* _Task description_
In the data below, find the line containing "45: (301, 317, 6.18)" and the line containing "49: (169, 350, 5.68)", then reproduce them and every line between, exactly. Omit pictures.

Items from a dataset:
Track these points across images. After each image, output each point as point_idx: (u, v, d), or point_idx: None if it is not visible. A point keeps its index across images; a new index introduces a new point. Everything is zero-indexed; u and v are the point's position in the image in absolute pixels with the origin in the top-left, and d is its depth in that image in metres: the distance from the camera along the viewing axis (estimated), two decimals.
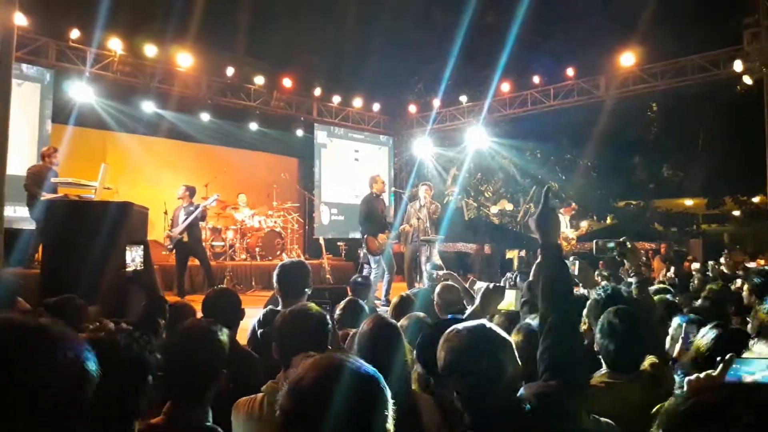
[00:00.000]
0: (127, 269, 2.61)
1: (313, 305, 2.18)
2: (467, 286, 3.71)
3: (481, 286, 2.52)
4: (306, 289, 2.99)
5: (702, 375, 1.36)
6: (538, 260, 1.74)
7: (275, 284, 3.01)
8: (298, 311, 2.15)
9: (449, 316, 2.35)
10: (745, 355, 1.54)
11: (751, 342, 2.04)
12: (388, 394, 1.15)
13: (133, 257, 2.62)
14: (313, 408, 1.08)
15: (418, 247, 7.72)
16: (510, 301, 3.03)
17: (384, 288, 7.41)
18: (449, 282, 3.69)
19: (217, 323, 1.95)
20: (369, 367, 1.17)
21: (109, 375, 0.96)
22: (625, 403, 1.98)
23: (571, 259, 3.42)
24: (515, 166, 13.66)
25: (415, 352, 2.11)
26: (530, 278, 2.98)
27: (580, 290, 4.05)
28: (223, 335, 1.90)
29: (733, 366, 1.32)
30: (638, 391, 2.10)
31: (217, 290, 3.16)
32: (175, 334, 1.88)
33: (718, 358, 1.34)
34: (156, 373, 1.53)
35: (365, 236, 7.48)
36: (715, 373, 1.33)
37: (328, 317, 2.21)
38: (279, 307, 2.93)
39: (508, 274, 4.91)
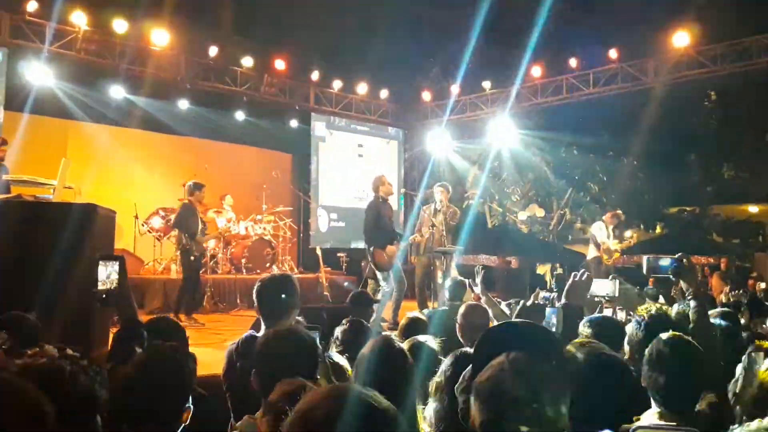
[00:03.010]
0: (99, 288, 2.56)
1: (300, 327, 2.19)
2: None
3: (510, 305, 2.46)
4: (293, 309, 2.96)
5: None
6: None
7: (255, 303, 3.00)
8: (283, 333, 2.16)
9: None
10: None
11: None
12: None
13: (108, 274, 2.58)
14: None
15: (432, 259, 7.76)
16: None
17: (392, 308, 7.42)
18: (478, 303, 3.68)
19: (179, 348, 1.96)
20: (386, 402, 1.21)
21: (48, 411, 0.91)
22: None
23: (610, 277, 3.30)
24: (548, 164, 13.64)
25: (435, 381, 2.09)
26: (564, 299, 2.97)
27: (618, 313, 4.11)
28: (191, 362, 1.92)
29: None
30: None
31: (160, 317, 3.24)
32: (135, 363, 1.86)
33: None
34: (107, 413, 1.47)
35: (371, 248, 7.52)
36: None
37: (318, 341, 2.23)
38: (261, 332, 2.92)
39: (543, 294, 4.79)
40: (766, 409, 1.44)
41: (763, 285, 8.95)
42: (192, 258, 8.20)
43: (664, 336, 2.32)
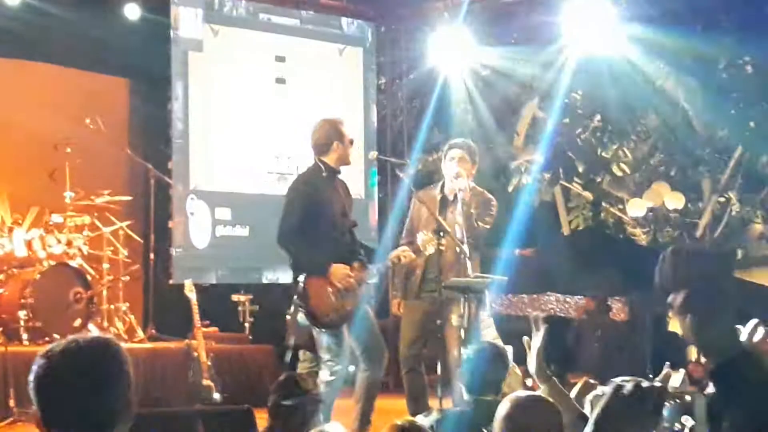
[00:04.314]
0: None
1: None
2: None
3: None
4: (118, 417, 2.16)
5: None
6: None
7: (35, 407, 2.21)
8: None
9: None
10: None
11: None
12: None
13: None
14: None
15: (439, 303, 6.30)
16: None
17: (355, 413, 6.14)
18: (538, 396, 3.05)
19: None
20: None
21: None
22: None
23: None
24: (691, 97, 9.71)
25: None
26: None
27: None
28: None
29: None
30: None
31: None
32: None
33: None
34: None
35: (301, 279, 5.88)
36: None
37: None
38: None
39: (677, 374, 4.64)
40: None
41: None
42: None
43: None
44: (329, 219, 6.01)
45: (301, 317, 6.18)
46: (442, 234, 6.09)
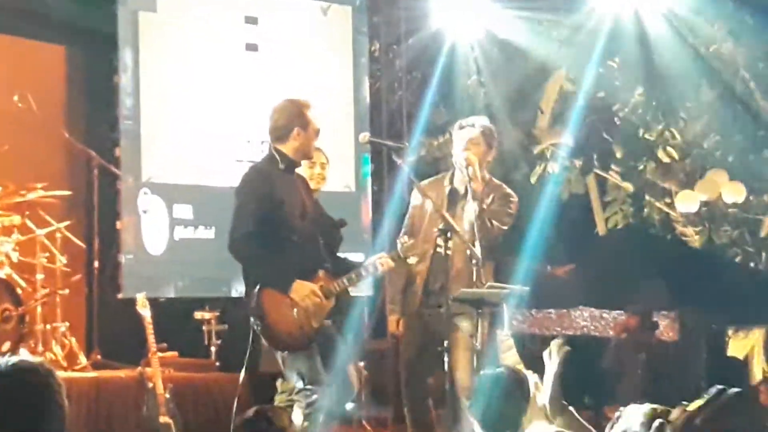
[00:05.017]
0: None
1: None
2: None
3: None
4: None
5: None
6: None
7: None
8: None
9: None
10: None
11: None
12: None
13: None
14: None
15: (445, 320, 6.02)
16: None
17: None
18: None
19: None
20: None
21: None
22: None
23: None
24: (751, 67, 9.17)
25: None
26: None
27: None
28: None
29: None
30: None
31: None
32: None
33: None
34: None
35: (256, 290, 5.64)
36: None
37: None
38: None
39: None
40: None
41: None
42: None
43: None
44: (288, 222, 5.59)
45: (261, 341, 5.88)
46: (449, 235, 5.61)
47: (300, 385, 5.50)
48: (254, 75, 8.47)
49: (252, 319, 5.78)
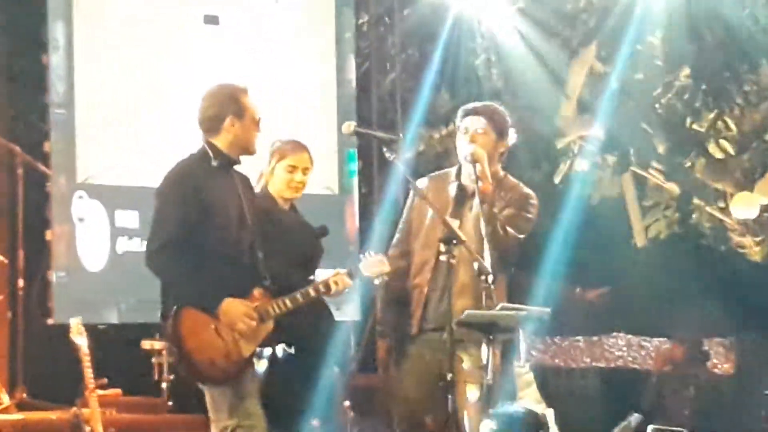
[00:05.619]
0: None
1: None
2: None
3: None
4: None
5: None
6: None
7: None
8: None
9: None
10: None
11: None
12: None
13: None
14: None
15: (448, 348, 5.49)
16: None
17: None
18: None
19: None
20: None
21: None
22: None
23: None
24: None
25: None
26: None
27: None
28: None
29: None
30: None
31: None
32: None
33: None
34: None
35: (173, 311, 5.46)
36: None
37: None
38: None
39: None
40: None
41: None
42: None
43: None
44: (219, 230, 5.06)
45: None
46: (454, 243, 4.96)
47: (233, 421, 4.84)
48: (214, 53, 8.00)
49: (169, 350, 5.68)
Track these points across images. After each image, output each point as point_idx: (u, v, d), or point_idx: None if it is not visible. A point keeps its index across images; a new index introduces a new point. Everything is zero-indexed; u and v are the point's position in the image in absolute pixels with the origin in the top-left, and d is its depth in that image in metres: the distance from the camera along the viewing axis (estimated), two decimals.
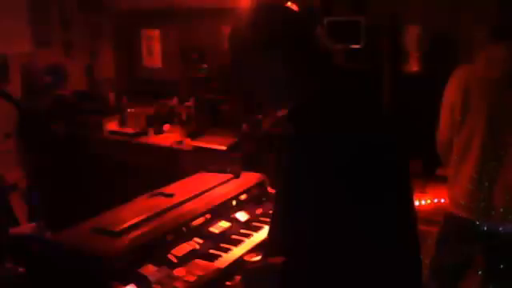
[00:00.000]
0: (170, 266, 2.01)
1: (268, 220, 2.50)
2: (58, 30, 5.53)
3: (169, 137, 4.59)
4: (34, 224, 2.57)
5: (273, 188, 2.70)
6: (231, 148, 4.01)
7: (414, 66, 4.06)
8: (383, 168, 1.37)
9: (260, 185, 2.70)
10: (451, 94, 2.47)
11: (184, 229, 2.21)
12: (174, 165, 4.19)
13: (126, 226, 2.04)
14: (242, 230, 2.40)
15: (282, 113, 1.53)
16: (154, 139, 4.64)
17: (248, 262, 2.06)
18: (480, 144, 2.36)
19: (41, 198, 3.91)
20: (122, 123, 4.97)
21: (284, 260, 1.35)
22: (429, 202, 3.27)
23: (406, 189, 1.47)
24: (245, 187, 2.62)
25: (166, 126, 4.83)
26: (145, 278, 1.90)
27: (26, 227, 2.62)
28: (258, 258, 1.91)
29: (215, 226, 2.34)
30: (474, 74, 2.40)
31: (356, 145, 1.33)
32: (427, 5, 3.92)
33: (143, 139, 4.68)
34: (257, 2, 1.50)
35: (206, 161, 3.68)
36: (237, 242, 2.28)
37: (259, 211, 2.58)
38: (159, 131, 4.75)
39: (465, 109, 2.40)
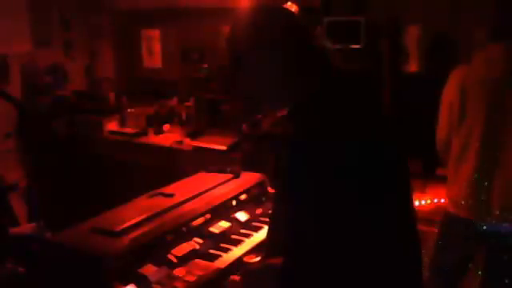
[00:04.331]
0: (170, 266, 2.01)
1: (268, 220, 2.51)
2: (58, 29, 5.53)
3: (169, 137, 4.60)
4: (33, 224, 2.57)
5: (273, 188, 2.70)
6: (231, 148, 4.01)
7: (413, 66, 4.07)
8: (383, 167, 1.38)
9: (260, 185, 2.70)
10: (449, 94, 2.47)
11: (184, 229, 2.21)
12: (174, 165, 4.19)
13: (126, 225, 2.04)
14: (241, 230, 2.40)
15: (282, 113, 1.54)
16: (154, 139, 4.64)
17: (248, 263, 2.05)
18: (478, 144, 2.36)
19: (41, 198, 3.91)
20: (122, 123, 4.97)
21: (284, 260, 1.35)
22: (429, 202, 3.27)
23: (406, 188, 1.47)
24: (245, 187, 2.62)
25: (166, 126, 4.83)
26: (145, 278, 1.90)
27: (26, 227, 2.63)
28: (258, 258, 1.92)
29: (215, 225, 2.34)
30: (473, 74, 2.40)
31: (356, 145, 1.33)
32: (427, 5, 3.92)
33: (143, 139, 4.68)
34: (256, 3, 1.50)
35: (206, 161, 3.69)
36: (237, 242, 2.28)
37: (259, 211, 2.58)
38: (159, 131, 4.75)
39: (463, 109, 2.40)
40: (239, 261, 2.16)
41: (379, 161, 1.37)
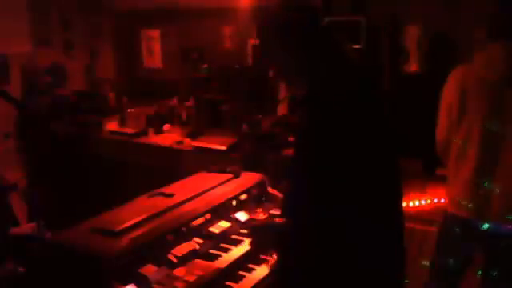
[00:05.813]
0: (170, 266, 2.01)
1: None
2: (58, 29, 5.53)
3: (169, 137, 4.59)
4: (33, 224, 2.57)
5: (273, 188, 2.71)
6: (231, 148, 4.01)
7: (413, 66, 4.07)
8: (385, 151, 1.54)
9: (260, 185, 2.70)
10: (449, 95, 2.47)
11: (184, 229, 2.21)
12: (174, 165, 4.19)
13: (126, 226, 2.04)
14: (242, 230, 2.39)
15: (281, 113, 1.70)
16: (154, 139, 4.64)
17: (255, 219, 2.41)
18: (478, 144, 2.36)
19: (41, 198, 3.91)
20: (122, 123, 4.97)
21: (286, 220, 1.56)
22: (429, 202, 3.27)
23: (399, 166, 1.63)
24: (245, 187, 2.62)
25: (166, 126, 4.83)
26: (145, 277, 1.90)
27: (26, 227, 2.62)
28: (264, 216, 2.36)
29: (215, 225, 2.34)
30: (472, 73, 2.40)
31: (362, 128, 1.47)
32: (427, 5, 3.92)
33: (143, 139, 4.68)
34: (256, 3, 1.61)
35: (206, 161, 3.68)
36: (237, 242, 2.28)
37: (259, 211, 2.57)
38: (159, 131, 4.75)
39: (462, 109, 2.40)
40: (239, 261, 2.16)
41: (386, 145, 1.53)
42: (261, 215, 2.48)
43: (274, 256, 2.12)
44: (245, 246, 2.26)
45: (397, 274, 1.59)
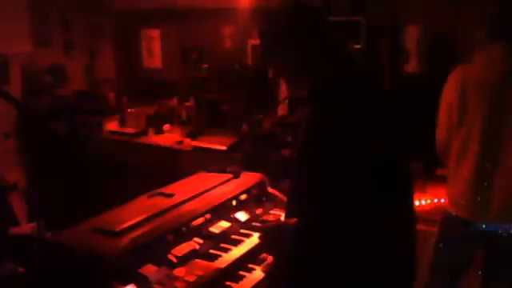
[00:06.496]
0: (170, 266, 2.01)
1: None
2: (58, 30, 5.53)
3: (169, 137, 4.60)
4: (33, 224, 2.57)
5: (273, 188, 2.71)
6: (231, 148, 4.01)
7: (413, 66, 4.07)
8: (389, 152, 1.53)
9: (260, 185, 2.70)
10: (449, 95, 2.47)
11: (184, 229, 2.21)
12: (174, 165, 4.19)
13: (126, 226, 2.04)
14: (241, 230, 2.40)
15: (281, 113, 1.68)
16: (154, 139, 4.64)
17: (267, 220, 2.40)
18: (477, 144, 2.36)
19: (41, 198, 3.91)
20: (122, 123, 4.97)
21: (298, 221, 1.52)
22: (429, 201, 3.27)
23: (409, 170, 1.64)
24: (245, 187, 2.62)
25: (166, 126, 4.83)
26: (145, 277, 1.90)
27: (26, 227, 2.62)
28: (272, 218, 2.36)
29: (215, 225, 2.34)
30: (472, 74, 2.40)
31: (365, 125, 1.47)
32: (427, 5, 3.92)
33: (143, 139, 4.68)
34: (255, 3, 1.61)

* _Result for this task_
45: (301, 317, 6.18)
46: (442, 234, 6.09)
[00:05.017]
0: None
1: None
2: None
3: None
4: None
5: None
6: None
7: None
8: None
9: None
10: None
11: None
12: None
13: None
14: None
15: (445, 320, 6.02)
16: None
17: None
18: None
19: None
20: None
21: None
22: None
23: None
24: (751, 67, 9.17)
25: None
26: None
27: None
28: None
29: None
30: None
31: None
32: None
33: None
34: None
35: (256, 290, 5.64)
36: None
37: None
38: None
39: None
40: None
41: None
42: None
43: None
44: (288, 222, 5.59)
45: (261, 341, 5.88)
46: (449, 235, 5.61)
47: (300, 385, 5.50)
48: (254, 75, 8.47)
49: (252, 319, 5.78)
[00:05.619]
0: None
1: None
2: None
3: None
4: None
5: None
6: None
7: None
8: None
9: None
10: None
11: None
12: None
13: None
14: None
15: (448, 348, 5.49)
16: None
17: None
18: None
19: None
20: None
21: None
22: None
23: None
24: None
25: None
26: None
27: None
28: None
29: None
30: None
31: None
32: None
33: None
34: None
35: (173, 311, 5.46)
36: None
37: None
38: None
39: None
40: None
41: None
42: None
43: None
44: (219, 230, 5.06)
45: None
46: (454, 243, 4.96)
47: (233, 421, 4.84)
48: (214, 53, 8.00)
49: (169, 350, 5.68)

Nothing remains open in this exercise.